Progtuning: Progressive Fine-tuning Framework for Transformer-based Language Models
This addresses the problem of high computational costs for researchers and practitioners fine-tuning large language models, though it is incremental as it builds on existing parameter-efficient methods.
The paper tackles the inefficiency in fine-tuning large Transformer-based language models by proposing Progtuning, a framework that progressively reduces updated transformer blocks based on contribution, reducing parameters by about 25% while maintaining competitive performance.

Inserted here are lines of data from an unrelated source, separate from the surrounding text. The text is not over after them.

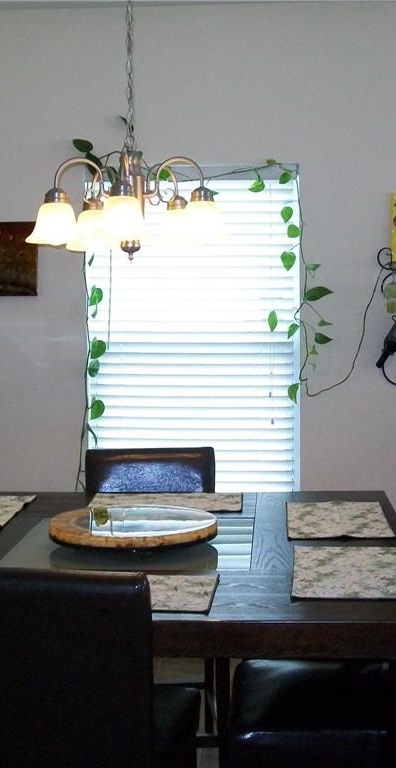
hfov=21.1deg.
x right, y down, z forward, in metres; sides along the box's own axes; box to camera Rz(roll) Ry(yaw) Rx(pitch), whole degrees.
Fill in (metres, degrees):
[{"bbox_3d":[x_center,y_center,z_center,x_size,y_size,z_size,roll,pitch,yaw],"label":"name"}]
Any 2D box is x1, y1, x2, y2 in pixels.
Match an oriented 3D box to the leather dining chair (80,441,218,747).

Fine-tuning is a promising technique for leveraging Transformer-based language models in downstream tasks. As model sizes continue to grow, updating all model parameters becomes increasingly costly. Parameter-efficient fine-tuning methods effectively address this issue by selectively updating a small subset of parameters. However, fine-tuning and most existing parameter-efficient fine-tuning methods require updating the same number of parameters as the initial size, ignoring the unequal contribution across Transformer blocks and leading to extremely inefficient allocation of computing resources. In this paper, we propose Progtuning, the novel fine-tuning framework combined with progressive learning for Transformer-based language models. Specifically, Progtuning progressively reduces the number of updated transformer blocks based on the contribution. Remarkably, Progtuning optimizes resource allocation and reduces the number of updated parameters by approximately 25\%, while still maintaining competitive performance. And it also exhibits high adaptability with parameter-efficient fine-tuning methods, demonstrating excellent performance across various adaptation scenarios.